Por: Alberto Barrera Tyszka
A l paso que vamos, mañana podrán nombrar a Osmel Souza nuevo presidente del Consejo Nacional Electoral.
Solo han bastado cinco meses para frivolizar la idea de la revolución. Lo que han ganado en la consolidación y endurecimiento de su propio aparato, lo han perdido en discurso y en símbolos. Hoy, la identidad del chavismo es otra. Su poder tiene cada vez más fuerza bruta y menos ideología; más maquinaria y menos empatía con la cultura popular. La brújula del comandante está extraviada. Y sus herederos andan desesperados, hundidos en kilos de retórica, buscándola.
Por eso, Maduro y su combo esta semana se han brincado olímpicamente la democracia participativa y han designado, a golpe de dedo, algunos de los candidatos para las próximas elecciones. Pero eso no es todo. Eso solo es parte del procedimiento. Hay algo, también, definitivo en el perfil de sus elegidos. Uno es un animador de televisión. Otro es un cantante. Otro, un ex pelotero de las grandes ligas. Quieren candidatos más potables. Chavistas que no parezcan chavistas.
Afirma Luis Vicente León que esa es una estrategia correcta.
Que si palabras más, palabras menos él fuera asesor del gobierno podría recomendar algo así. Es lo que haría cualquier experto en marketing político.
Se trata, pues, de una jugada de librito. Ante audiencias hostiles, presenta ofertas distintas.
No dudo que León sepa mucho más que yo del tema, sin embargo, no puedo de dejar de pensar que hay algo de desespero, de síntoma de perdedor; que traicionar tu propia identidad para buscar más público supone un riesgo mortal.
Lee esta declaración de Winston Vallenilla: “Esta gente ha utilizado los recursos del Estado en beneficio propio Recursos que no llegan a la gente, que no se ven, que no son palpables, que no los puede disfrutar el pueblo, la clase media. Y este país es de todos nosotros”. Si lo hubiera dicho Diego Arria no habría tenido que cambiar las comillas. No pasara nada. Y eso es fatal para el chavismo. Más allá de los gritos, de los slogans y las sonrisas, Vallenilla no tiene identidad. Y esa ventaja publicitaria puede ser también un insulto. Para mantenerse en el poder, Maduro necesita traicionar al chavismo.
Así como en la producción de telenovelas de antes se buscaban personajes y tramas que pudieran subir cerro, ahora buscan ansiosamente subir urbanizaciones para seducir a la clase media. O tratan de vencer las resistencias de los sectores populares que se siente defraudados. O intentan mantener viva la fe de los pobres que ya no se reconocen en el PSUV.
El gran desafío de Maduro es reinventar la esperanza. La herencia de Chávez también es su peor enemigo: 29% de inflación. No hay santo que pueda con eso.

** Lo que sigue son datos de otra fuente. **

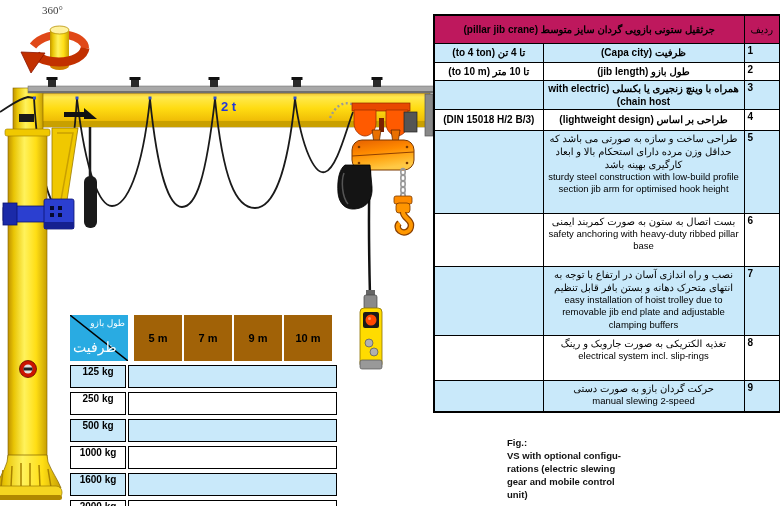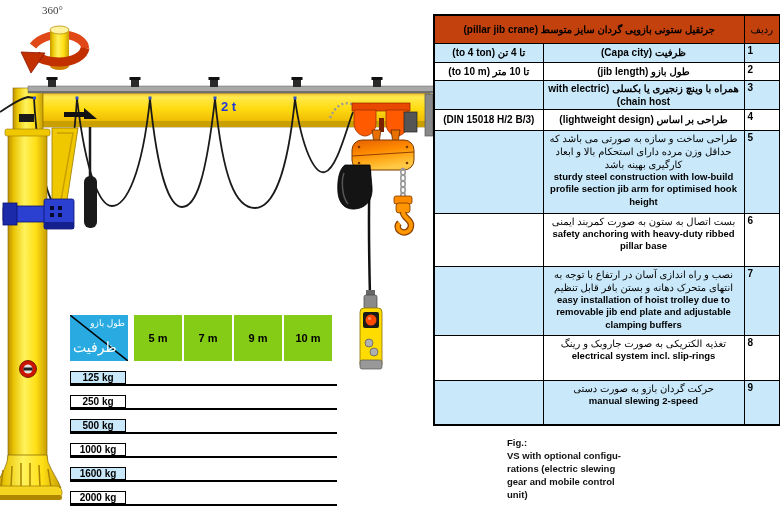"جرثقیل ستونی بازویی گردان سایز" table.spec tr.hd td { background: #c2410c -> #be185d }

El plan de los poderosos es muy claro. Golpean, acosan, presionan, distribuyen el miedo. Persiguen a Mardo, a Oscar López, no saben cómo parar a Capriles. Mientras promueven un nuevo chavismo pálido, candidaturas que saben a beisbol y a Guerra de los sexos.

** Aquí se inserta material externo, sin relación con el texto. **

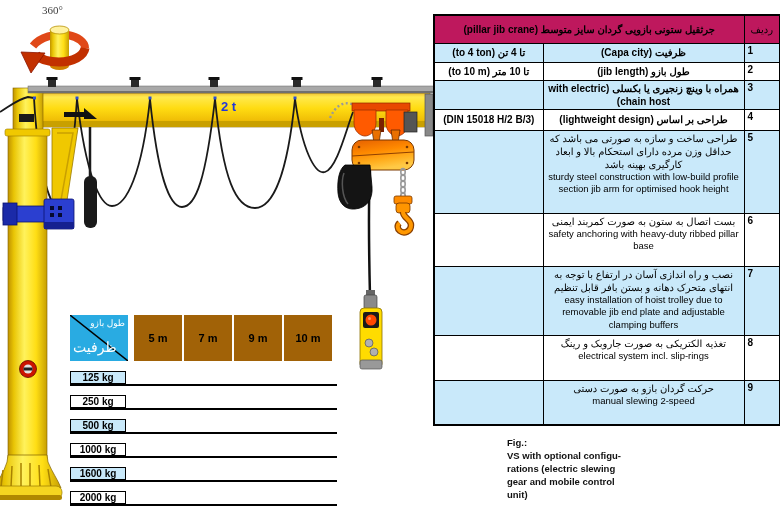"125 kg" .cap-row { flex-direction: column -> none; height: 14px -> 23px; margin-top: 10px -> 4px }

Los otros candidatos impuestos siguen también una línea similar. Ernesto Villegas dice convencer a los opositores de que han votado en contra de sí mismos, minimizando a quienes desea convencer, desdeñando su capacidad de discernir y de disentir. Pérez Pirela afirma jubiloso: “¡Vamos por los no convencidos!”, como si nadie lo hubiera visto durante años, repartiendo sornas e insultos por televisión. Es la versión edulcorada de Mario Silva, un Nolia con algo de francés, citas de Greimas, un poco de la semiótica de Yuri Lotman y la escuela de Tartú. Suponer que el otro es un tonto, manipulado o confundido, nunca es un buen punto de partida.
Son los nuevos chicos del rating. Los que sonríen mientras el poder te amenaza y te persigue.
Pero olvidan que el público cambia. Que la gente no es pendeja. Que la historia no pasa en vano. Que a veces regresa de manera paradójica: también en 1998 hubo quienes creyeron que una miss podía ser una gran solución política.